Whole organism profiling of the Timp gene family

David Peeney; Yu Fan; Sadeechya Gurung; Carolyn Lazaroff; Shashikala Ratnayake; Andrew Warner; Baktiar Karim; Daoud Meerzaman; William G Stetler-Stevenson

doi:10.1016/j.mbplus.2023.100132

Whole organism profiling of the Timp gene family

Matrix Biol Plus. 2023 Apr 1:18:100132. doi: 10.1016/j.mbplus.2023.100132. eCollection 2023 Jun.

Authors

David Peeney¹, Yu Fan², Sadeechya Gurung¹, Carolyn Lazaroff¹, Shashikala Ratnayake², Andrew Warner³, Baktiar Karim³, Daoud Meerzaman², William G Stetler-Stevenson¹

Affiliations

¹ Extracellular Matrix Pathology Section, Laboratory of Pathology, National Cancer Institute, National Institute of Health, Bethesda, MD, USA.
² Computational Genomics and Bioinformatics Branch, Center for Biomedical Informatics & Information Technology, National Cancer Institute, National Institute of Health, Rockville, MD, USA.
³ Molecular Histopathology Laboratory, Frederick National Laboratory, National Cancer Institute, Frederick, MD, USA.

Abstract

Tissue inhibitor of metalloproteinases (TIMPs/Timps) are an endogenous family of widely expressed matrisome-associated proteins that were initially identified as inhibitors of matrix metalloproteinase activity (Metzincin family proteases). Consequently, TIMPs are often considered simply as protease inhibitors by many investigators. However, an evolving list of new metalloproteinase-independent functions for TIMP family members suggests that this concept is outdated. These novel TIMP functions include direct agonism/antagonism of multiple transmembrane receptors, as well as functional interactions with matrisome targets.
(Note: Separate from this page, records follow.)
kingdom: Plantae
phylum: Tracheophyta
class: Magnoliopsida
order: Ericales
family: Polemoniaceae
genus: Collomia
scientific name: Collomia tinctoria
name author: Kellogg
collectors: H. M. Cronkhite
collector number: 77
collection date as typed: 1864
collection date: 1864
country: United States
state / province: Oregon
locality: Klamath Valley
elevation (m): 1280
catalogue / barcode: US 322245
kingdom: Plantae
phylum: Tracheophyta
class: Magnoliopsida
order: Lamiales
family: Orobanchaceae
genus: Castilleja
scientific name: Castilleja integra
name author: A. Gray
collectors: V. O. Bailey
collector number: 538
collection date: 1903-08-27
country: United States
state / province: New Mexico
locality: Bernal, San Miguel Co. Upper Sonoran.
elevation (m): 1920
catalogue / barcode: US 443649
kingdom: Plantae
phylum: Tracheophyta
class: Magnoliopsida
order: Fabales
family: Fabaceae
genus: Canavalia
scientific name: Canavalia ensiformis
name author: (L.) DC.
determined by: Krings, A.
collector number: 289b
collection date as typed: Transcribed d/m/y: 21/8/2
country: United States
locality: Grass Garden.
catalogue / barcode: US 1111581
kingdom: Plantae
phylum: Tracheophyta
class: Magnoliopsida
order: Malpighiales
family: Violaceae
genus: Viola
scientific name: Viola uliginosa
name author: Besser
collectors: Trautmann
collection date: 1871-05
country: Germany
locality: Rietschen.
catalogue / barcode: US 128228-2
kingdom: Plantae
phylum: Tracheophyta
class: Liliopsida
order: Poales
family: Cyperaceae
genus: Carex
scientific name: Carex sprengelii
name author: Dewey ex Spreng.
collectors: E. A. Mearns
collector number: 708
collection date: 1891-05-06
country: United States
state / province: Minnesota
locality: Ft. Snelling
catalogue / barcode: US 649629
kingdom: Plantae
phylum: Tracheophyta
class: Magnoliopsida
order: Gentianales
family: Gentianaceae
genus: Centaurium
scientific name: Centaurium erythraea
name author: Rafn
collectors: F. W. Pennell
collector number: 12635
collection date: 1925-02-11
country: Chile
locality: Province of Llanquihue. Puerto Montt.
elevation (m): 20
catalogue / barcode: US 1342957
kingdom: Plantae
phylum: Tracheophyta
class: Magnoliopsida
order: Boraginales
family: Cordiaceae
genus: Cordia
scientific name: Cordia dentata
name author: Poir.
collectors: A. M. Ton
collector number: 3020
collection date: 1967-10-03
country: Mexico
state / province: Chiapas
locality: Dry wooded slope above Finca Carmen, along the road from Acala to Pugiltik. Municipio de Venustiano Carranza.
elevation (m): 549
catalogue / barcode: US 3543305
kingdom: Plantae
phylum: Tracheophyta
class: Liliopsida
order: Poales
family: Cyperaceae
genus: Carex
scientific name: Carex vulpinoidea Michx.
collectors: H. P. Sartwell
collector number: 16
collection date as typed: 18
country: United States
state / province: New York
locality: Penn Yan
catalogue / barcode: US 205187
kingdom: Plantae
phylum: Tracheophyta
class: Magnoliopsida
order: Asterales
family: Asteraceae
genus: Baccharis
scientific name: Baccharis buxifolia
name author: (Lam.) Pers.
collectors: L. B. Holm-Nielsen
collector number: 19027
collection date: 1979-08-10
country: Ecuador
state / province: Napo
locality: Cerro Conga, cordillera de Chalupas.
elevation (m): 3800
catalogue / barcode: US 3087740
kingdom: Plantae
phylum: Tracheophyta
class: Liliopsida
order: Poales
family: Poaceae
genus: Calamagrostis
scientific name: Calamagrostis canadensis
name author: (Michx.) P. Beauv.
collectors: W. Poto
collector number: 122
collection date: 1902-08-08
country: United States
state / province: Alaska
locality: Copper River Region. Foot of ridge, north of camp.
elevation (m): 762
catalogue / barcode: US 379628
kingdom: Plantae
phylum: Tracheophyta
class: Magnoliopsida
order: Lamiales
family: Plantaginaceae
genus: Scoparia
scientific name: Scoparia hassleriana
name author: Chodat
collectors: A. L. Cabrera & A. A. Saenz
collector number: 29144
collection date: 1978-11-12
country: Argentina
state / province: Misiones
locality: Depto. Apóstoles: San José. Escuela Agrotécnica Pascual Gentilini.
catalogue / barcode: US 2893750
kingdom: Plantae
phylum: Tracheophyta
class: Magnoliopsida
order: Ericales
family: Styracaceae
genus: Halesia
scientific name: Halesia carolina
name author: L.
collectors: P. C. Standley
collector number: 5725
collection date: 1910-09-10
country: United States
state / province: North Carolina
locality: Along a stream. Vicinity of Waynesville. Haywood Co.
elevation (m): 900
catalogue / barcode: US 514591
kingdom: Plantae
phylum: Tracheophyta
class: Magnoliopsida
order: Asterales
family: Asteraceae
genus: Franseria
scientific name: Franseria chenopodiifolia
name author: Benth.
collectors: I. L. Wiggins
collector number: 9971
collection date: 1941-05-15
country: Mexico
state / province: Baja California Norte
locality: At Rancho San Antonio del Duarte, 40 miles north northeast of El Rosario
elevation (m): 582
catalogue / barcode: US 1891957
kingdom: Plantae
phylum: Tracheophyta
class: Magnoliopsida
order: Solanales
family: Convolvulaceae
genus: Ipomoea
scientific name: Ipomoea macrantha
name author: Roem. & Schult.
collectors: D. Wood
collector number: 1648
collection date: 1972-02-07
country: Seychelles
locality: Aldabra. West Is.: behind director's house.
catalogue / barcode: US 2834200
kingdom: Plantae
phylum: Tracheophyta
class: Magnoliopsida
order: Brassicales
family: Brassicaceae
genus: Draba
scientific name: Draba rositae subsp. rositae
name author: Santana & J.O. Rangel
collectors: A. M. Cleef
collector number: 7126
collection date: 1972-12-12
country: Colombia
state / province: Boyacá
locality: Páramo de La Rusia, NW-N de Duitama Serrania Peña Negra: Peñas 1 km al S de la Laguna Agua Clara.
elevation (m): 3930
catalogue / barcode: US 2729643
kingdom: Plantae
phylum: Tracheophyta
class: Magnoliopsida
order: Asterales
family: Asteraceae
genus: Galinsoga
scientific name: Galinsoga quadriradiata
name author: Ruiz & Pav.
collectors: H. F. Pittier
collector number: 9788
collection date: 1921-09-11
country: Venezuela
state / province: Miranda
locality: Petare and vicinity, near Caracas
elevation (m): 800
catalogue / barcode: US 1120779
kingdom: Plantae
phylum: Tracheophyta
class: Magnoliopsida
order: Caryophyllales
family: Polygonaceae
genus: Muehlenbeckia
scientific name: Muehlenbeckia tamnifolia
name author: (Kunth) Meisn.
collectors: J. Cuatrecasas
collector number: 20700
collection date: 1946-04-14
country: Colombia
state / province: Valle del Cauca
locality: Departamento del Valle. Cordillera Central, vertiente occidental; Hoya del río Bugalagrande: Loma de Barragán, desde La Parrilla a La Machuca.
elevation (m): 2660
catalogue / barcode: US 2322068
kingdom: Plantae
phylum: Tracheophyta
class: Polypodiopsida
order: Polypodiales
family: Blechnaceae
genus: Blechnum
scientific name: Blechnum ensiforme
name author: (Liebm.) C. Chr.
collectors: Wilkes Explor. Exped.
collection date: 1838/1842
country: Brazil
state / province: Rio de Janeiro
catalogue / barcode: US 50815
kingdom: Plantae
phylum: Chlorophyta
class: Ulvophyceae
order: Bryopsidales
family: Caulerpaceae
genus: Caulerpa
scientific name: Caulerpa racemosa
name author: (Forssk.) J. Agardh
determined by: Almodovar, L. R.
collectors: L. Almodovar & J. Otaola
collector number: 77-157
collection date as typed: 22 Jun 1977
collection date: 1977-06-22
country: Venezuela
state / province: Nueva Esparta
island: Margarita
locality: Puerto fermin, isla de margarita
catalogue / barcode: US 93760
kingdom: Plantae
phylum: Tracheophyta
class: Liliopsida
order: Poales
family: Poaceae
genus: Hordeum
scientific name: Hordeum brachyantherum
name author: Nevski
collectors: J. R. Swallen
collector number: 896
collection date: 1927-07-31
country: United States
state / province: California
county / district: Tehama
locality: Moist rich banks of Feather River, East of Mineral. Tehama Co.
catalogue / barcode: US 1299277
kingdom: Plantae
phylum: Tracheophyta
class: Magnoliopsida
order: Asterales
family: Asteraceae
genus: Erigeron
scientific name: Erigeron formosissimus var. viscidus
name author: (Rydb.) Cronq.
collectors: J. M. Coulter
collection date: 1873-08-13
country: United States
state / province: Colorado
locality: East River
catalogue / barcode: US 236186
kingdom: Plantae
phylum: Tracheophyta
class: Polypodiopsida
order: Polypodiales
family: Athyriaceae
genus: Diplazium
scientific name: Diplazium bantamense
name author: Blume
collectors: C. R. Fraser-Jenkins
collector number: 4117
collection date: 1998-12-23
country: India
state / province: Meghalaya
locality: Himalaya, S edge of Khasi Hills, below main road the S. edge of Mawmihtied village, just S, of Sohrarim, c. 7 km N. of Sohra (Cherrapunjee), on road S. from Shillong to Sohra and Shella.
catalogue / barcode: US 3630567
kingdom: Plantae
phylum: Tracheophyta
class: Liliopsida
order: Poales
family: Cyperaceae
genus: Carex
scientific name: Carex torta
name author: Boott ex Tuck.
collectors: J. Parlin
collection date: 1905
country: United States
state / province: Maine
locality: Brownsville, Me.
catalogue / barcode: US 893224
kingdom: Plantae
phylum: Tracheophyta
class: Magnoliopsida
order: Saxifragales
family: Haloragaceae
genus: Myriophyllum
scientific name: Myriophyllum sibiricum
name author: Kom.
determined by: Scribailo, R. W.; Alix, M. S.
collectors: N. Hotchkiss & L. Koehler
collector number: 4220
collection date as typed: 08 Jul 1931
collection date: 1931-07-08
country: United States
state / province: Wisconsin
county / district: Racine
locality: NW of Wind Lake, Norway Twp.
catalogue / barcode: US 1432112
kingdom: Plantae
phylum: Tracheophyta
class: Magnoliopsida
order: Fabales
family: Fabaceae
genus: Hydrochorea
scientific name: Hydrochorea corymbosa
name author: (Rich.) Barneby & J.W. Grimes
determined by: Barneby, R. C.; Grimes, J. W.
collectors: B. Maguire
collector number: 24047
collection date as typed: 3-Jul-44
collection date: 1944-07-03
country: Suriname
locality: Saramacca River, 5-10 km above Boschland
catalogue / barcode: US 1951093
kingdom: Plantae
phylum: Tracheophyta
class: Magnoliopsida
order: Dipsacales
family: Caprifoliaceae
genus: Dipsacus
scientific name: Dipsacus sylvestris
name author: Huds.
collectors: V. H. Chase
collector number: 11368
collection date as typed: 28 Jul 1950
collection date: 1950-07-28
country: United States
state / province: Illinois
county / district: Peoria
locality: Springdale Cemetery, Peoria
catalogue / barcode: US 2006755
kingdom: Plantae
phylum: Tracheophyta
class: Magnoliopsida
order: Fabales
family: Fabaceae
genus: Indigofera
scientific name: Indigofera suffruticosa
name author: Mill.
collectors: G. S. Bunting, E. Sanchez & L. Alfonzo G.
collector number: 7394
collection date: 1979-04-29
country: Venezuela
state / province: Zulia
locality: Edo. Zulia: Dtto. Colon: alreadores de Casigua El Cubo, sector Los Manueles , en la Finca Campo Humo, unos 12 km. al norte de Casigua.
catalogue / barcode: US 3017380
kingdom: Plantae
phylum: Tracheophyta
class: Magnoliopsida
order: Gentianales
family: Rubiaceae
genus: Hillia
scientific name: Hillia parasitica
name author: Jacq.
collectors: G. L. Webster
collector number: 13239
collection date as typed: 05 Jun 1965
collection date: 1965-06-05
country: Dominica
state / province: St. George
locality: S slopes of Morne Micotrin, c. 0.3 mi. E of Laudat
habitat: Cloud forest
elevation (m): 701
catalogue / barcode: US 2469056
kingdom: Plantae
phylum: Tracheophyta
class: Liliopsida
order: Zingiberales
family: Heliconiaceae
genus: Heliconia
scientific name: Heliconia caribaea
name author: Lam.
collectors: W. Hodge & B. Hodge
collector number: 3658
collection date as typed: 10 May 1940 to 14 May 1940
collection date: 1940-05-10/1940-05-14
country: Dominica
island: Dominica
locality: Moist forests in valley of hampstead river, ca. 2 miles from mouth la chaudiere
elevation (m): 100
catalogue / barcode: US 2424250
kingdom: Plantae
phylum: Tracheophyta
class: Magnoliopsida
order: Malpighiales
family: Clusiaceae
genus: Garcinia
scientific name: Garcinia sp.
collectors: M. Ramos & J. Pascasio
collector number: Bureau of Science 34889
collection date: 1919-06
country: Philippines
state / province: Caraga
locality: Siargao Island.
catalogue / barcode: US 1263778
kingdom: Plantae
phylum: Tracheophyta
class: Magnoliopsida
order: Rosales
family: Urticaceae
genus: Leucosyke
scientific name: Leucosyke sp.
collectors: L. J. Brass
While the family was fully identified over two decades ago, there has yet to be an in-depth study describing the expression of TIMPs in normal tissues of adult mammals. An understanding of the tissues and cell-types that express TIMPs 1 through 4, in both normal and disease states are important to contextualize the growing functional capabilities of TIMP proteins, which are often dismissed as non-canonical. Using publicly available single cell RNA sequencing data from the Tabula Muris Consortium, we analyzed approximately 100,000 murine cells across eighteen tissues from non-diseased organs, representing seventy-three annotated cell types, to define the diversity in Timp gene expression across healthy tissues. We describe the unique expression profiles across tissues and organ-specific cell types that all four Timp genes display. Within annotated cell-types, we identify clear and discrete cluster-specific patterns of Timp expression, particularly in cells of stromal and endothelial origins. RNA in-situ hybridization across four organs expands on the scRNA sequencing analysis, revealing novel compartments associated with individual Timp expression. These analyses emphasize a need for specific studies investigating the functional significance of Timp expression in the identified tissues and cell sub-types. This understanding of the tissues, specific cell types and microenvironment conditions in which Timp genes are expressed adds important physiological context to the growing array of novel functions for TIMP proteins.

Keywords: Extracellular Matrix; Matrisome; Spatial Transcriptomics; TIMP; scRNAseq.